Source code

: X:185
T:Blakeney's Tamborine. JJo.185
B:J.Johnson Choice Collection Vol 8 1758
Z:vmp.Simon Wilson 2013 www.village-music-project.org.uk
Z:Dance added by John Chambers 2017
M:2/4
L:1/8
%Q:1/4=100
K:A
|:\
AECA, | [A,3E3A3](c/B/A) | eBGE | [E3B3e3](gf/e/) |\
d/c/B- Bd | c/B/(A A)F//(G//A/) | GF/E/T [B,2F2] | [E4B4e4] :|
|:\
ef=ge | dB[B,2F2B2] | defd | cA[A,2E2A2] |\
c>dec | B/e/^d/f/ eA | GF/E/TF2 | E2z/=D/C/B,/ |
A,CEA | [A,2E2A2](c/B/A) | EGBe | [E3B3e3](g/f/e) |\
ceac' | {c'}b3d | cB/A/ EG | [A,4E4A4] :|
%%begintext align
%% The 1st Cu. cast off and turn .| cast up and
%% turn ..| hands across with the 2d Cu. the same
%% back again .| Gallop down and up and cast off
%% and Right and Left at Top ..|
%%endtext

********************

WRITTEN TASK: Word for word, restate the lines from the one holding "B:J.Johnson Choice Collection Vol 8 1758" to the last line of the records.

RESPONSE:
B:J.Johnson Choice Collection Vol 8 1758
Z:vmp.Simon Wilson 2013 www.village-music-project.org.uk
Z:Dance added by John Chambers 2017
M:2/4
L:1/8
%Q:1/4=100
K:A
|:\
AECA, | [A,3E3A3](c/B/A) | eBGE | [E3B3e3](gf/e/) |\
d/c/B- Bd | c/B/(A A)F//(G//A/) | GF/E/T [B,2F2] | [E4B4e4] :|
|:\
ef=ge | dB[B,2F2B2] | defd | cA[A,2E2A2] |\
c>dec | B/e/^d/f/ eA | GF/E/TF2 | E2z/=D/C/B,/ |
A,CEA | [A,2E2A2](c/B/A) | EGBe | [E3B3e3](g/f/e) |\
ceac' | {c'}b3d | cB/A/ EG | [A,4E4A4] :|
%%begintext align
%% The 1st Cu. cast off and turn .| cast up and
%% turn ..| hands across with the 2d Cu. the same
%% back again .| Gallop down and up and cast off
%% and Right and Left at Top ..|
%%endtext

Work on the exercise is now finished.